### TEXT PROVIDED
And so on to the main boom crutch.




It is painted white but I may leave it as brass.

I started with a sketch. The height and width were taken from the plans and the other dimensions were scaled from photographs. The height to the underside of the cross beam is 2.2" and centre distance between up-stands is 1.3". The life rings are of the smaller standard 24" (600mm) outside diameter.


Towards the upper end of the columns are 6 slots - I am unsure as to the purpose but decided to reproduce them. The column were turned to diameter and then polished before the slots were cut with a slitting saw. I had to introduce a joint above the slots to make the slitting operation possible.




In the separated top piece (above) you can see the hole (bottom edge) drilled to take the bracket for the cross bracing. The 4 bracing brackets started life as round rod. A flat end was milled on the end and then this was shaped with a file and drilled. With the shape formed the rod was taken to the lathe and the spigot was turned before the bracket was parted off. The brackets were small enough to loose - so I lost one!!!!!!!!

the 4 brackets were soldered into the columns.


The square flanges at the base were cut from 5/16 square bar, first drilled and then slit off.



The observant among you will see 4 flanges. I though I needed 2 at the top of the columns but I didn't - the top ones turned out to be round. On the wire I have threaded 4 bosses which attach to the end of the bracing struts. These were turned from .080" rod.

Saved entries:
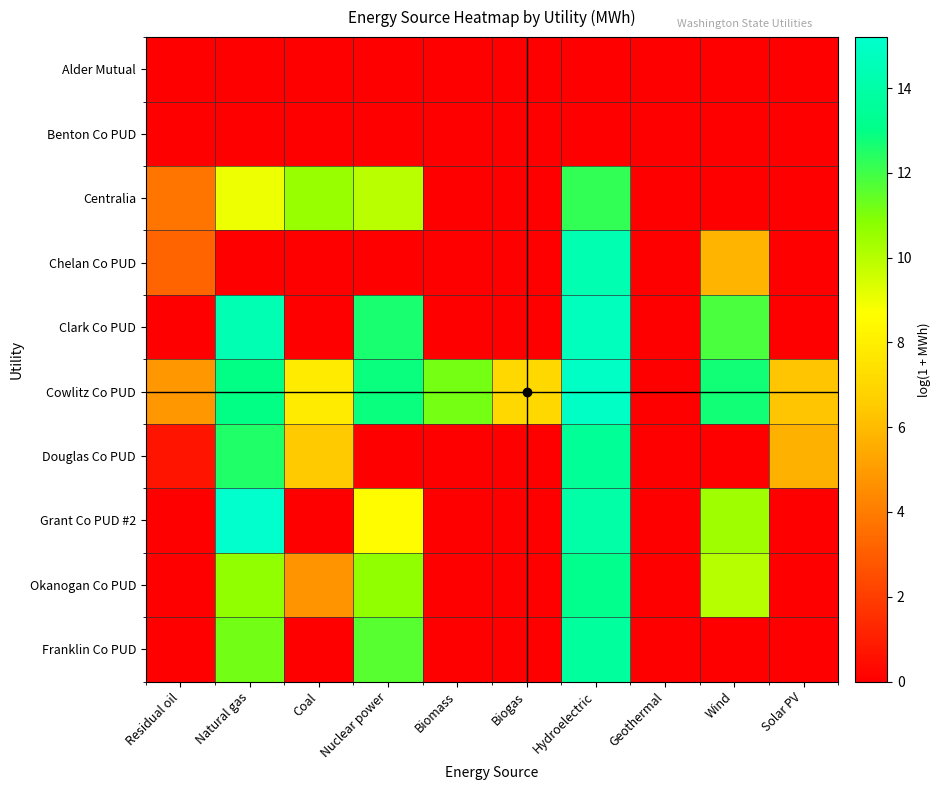

At which category does the chart reach its minimum across all series?

Residual oil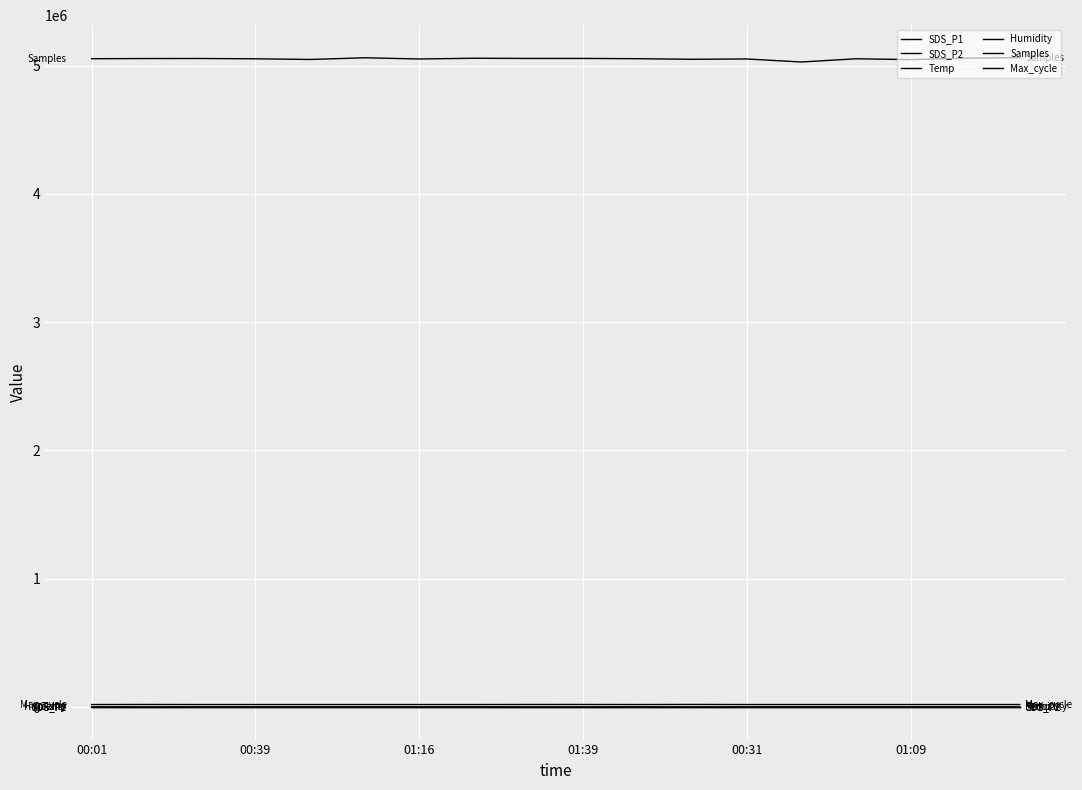

How many lines are shown in the chart?

6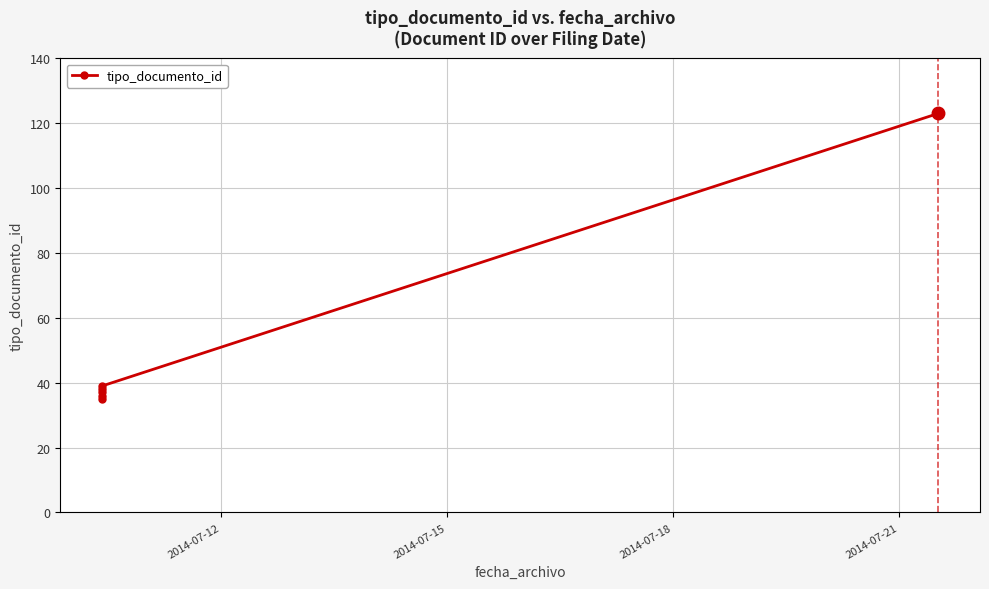

What is the difference between the maximum and second lowest values?

87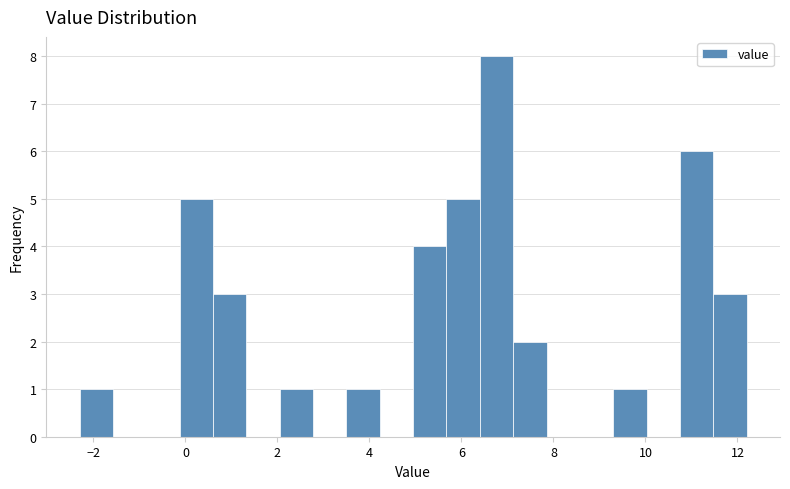

Around what value on the x-axis is the tallest bar? Give the approximate position of its centre, as read against the axis.

6.8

### WHAT YOU NEED TO DO
1. According to the boom crutch build notes, what is the outside diameter of the life rings?
2. From the boom crutch build notes, return the passage that begins with the words containing "Towards the upper" and ends with "then slit off.", copied word for word.

### LIST OF ANSWERS
1. They are the smaller standard size, 24" (600mm) outside diameter.

2.
Towards the upper end of the columns are 6 slots - I am unsure as to the purpose but decided to reproduce them. The column were turned to diameter and then polished before the slots were cut with a slitting saw. I had to introduce a joint above the slots to make the slitting operation possible.




In the separated top piece (above) you can see the hole (bottom edge) drilled to take the bracket for the cross bracing. The 4 bracing brackets started life as round rod. A flat end was milled on the end and then this was shaped with a file and drilled. With the shape formed the rod was taken to the lathe and the spigot was turned before the bracket was parted off. The brackets were small enough to loose - so I lost one!!!!!!!!

the 4 brackets were soldered into the columns.


The square flanges at the base were cut from 5/16 square bar, first drilled and then slit off.